Andrews called on the U.N. Security Council to urge member states for a “COVID ceasefire” earlier this week.
He said that the United Nations could not afford to remain complacent as the junta continues to attack medical personnel and spread COVID-19 unchecked. They must end this violence so that nurses and doctors can deliver lifesaving care, and international organizations can assist with vaccinations and other medical care.”
China has recently begun distributing vaccines after a long period of inaction on humanitarian aid. China sent 736,000 vaccines to Yangon in March, the first of two million that will be donated.

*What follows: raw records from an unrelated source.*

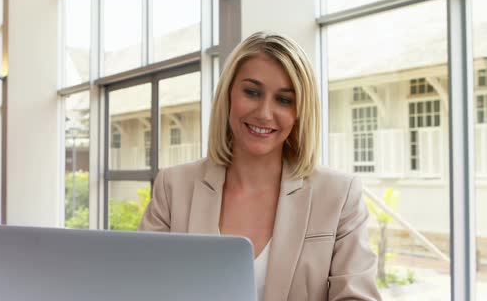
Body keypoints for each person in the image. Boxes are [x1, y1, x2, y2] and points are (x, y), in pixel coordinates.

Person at [138, 31, 381, 301]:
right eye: (252, 92)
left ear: (300, 112)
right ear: (229, 95)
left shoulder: (339, 194)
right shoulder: (173, 187)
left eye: (284, 100)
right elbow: (142, 288)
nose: (264, 113)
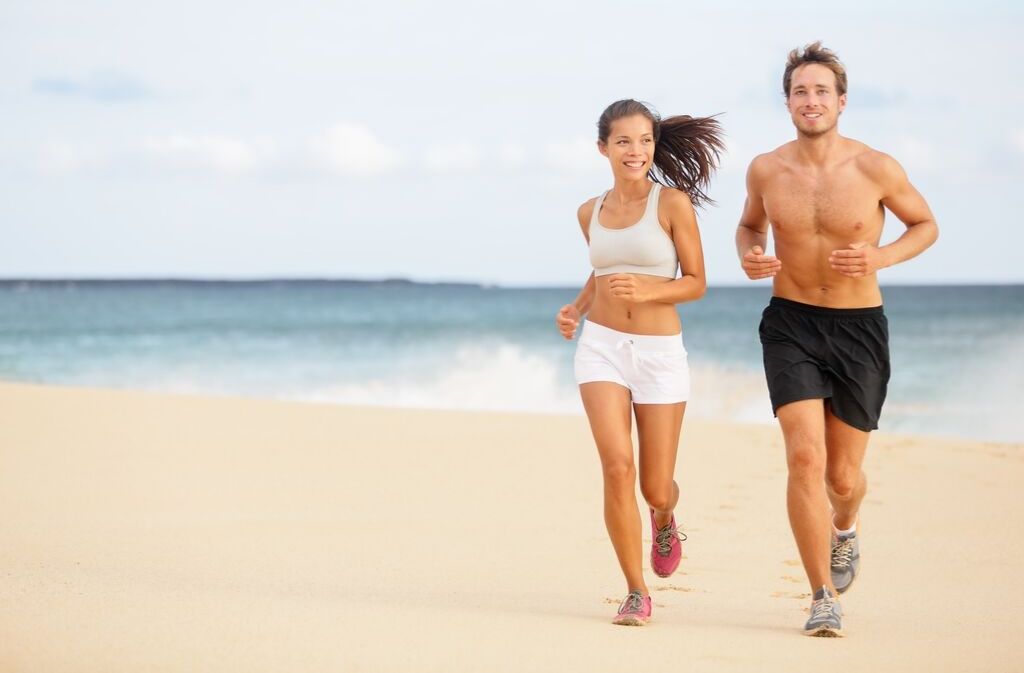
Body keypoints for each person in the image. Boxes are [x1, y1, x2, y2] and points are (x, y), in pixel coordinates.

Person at [736, 42, 938, 637]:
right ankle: (822, 595)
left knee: (842, 480)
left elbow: (925, 225)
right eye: (800, 91)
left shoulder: (875, 167)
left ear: (841, 101)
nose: (811, 100)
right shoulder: (767, 168)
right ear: (788, 102)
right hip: (790, 322)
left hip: (858, 329)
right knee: (803, 457)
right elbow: (750, 223)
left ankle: (844, 528)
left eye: (822, 90)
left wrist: (880, 254)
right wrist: (750, 253)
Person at [556, 99, 723, 626]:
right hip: (601, 347)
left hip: (658, 353)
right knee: (616, 467)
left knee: (654, 485)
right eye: (624, 141)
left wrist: (651, 290)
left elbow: (696, 282)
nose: (637, 151)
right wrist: (577, 309)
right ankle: (635, 590)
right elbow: (602, 270)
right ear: (603, 148)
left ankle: (665, 516)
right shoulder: (590, 211)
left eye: (645, 140)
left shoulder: (671, 204)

It also gave more than 10,000 to the Kachin Independence Army which has been fighting a decade-long insurgency along a northern border region where the virus has infected other parts of China.
Zhao Lijian, spokesperson for the Chinese Foreign Ministry, declined to comment on earlier this week’s report about the delivery to KIA. He said instead that “the epidemic” is a common enemy of all people.
According to The Global New Light, Myanmar has received 1,000,000 more doses from China.
COVID-19 has been reported to be widespread in Myanmar’s prisons. State-run MRTV television broadcast 610 Insein Prison prisoners being vaccinated on Wednesday. Social media users reacted with derision and skepticism to the report.
Lee stated that if the government is trying vaccines and other aid to their advantage, positioning itself as the panacea for the pandemic it’s too late.
She said, “The people now know and it’s taken too long.” “COVID is not man-made, but it was a result of complicity in the deliberate blocking of services. There’s no turning back.”